**Goal of the exercise:**
Once the line containing "Rendered at 2001 by 1125 pixels." is found in the entries below, restate it and each following line word for word, stopping after the line containing "Page size: 2001x1125.".

[Bounding box prediction data]
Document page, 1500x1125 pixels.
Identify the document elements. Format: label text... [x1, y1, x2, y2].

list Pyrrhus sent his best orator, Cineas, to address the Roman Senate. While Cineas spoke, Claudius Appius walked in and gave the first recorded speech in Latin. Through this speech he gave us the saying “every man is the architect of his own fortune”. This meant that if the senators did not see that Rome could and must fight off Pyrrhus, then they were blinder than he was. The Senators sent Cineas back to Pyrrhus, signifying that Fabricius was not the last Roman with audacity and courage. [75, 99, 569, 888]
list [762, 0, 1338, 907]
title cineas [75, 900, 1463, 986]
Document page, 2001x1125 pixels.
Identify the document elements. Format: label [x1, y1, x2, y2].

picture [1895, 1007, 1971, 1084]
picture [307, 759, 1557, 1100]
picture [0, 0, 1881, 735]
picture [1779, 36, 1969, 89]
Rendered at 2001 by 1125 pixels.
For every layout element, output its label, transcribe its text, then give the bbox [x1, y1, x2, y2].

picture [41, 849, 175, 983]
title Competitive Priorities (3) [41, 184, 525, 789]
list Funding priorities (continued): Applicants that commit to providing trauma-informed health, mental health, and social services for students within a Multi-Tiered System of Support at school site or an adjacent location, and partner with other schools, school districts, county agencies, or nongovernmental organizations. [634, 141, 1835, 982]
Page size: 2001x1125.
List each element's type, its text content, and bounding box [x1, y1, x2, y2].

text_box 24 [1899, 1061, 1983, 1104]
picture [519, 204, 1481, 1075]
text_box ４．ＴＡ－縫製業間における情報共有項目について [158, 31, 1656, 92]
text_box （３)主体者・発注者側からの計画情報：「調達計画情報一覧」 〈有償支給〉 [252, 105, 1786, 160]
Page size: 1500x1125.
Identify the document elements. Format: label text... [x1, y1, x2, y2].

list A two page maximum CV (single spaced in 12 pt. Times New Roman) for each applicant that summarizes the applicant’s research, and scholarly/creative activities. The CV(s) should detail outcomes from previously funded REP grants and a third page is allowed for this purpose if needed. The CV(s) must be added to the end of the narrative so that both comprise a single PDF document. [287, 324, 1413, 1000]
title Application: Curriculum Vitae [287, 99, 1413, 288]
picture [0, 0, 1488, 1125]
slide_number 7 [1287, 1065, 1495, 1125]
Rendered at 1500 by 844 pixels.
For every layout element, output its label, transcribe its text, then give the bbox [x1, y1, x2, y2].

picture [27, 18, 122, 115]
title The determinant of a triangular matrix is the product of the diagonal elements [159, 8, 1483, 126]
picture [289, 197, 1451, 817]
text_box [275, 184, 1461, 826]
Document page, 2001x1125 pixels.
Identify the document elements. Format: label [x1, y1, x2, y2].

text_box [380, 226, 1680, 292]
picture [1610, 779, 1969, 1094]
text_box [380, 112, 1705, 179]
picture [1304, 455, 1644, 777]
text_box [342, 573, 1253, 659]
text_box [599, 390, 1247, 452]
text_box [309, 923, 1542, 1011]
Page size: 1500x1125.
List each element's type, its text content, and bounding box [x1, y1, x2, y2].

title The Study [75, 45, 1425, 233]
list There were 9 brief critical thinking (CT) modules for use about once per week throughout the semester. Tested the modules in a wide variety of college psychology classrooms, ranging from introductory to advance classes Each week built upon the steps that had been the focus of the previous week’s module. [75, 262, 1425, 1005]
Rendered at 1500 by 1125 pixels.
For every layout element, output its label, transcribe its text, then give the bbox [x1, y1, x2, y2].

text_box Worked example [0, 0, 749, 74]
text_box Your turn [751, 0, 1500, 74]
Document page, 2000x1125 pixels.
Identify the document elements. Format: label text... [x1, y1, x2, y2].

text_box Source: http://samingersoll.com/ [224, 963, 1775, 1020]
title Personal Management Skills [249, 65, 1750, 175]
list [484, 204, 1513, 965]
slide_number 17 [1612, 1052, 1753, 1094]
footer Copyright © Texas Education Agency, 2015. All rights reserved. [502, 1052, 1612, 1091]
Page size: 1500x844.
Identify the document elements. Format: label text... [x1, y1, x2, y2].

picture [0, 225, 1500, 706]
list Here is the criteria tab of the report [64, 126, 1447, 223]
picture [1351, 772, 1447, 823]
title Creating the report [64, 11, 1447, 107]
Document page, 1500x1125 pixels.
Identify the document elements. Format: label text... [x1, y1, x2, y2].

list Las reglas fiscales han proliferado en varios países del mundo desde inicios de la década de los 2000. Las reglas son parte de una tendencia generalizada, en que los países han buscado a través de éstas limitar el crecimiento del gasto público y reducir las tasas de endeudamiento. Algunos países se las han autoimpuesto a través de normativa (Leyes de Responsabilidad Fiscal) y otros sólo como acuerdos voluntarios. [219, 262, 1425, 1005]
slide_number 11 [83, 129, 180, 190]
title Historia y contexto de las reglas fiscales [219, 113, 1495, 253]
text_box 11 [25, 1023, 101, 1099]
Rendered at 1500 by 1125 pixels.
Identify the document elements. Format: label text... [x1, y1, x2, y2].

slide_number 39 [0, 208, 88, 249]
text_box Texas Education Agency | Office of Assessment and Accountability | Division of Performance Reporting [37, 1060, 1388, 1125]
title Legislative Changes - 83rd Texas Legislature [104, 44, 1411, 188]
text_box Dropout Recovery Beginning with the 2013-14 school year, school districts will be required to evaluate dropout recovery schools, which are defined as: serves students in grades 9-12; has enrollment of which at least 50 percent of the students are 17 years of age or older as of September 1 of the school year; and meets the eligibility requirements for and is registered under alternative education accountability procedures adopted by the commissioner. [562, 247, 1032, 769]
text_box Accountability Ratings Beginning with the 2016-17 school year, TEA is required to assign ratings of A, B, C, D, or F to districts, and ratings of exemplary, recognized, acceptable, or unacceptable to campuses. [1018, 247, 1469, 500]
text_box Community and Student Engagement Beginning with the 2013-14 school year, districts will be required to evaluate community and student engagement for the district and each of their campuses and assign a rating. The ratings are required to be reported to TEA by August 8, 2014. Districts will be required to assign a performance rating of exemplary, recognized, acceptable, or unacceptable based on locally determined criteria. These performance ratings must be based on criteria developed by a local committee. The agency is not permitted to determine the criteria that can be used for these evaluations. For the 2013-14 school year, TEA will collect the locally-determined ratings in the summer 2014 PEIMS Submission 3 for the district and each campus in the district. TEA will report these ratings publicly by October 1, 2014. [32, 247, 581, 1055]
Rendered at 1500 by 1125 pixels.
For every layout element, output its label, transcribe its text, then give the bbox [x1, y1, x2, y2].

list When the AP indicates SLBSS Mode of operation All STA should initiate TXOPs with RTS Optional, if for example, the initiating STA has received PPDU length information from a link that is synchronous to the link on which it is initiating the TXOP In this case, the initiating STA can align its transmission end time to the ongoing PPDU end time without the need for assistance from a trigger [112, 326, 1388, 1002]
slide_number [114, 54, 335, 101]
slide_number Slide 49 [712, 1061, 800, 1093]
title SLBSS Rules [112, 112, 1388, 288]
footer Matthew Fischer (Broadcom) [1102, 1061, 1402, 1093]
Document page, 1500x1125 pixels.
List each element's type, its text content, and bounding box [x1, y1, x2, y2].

**Response to this task:**
Rendered at 2001 by 1125 pixels.
For every layout element, output its label, transcribe its text, then give the bbox [x1, y1, x2, y2].

picture [41, 849, 175, 983]
title Competitive Priorities (3) [41, 184, 525, 789]
list Funding priorities (continued): Applicants that commit to providing trauma-informed health, mental health, and social services for students within a Multi-Tiered System of Support at school site or an adjacent location, and partner with other schools, school districts, county agencies, or nongovernmental organizations. [634, 141, 1835, 982]
Page size: 2001x1125.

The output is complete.